Employer Cleared of ERISA Violations in Firings

January 4, 2008 (PLANSPONSOR.COM) - A federal judge in Philadelphia has cleared a building materials manufacturer of wrongdoing in firing a half dozen sales representatives for violating its travel expense policy.

U.S. District Judge Bruce W. Kauffman of the U.S. District Court for the Eastern District of Pennsylvania ruled the plaintiffs had not proven CertainTeed Corp. had terminated them with the goal of denying them retirement and health benefits.

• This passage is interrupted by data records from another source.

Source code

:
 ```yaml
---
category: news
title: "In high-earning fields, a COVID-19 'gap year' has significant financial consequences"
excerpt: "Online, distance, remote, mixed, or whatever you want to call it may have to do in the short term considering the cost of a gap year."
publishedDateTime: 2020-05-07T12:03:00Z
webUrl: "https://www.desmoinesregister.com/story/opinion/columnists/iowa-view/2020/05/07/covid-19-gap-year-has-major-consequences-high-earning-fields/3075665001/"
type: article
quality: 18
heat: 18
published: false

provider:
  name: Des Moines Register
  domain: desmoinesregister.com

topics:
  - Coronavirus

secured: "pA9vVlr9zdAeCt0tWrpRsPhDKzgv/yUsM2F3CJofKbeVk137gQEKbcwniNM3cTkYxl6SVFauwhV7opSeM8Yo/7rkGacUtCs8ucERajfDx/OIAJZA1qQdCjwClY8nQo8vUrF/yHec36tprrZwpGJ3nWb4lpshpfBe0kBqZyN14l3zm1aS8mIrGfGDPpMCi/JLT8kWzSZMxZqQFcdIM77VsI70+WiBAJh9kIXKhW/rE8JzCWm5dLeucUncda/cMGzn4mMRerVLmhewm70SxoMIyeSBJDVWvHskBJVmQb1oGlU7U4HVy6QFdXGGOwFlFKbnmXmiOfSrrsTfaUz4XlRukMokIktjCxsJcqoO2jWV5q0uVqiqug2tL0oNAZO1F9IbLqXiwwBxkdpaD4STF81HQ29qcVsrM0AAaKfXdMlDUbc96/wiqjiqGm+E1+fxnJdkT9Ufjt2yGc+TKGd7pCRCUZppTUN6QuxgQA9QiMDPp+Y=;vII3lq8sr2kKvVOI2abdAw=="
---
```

The company is based in Valley Forge, Pennsylvania, outside Philadelphia.

Kaufman asserted the plaintiffs had not shown a violation of the Employee Retirement Income Security Act (ERISA) with their allegation that the company’s practice of tolerating expense policy violations from other workers signaled its intent to get rid of the plaintiffs so the employer would not have to pay their benefits.

According to the court, the sales representatives claimed they were targeted for firing because they were either sick or had spouses who were ill.

The sales representatives were let go in late 2003 after audits found multiple irregularities and inaccuracies in their expense reporting. In addition, Kaufman turned aside plaintiffs’ arguments that problems identified in the audits were widely tolerated with other workers.

The case is Balmat v. CertainTeed Corp., E.D. Pa., No. 04-2505, 12/28/07.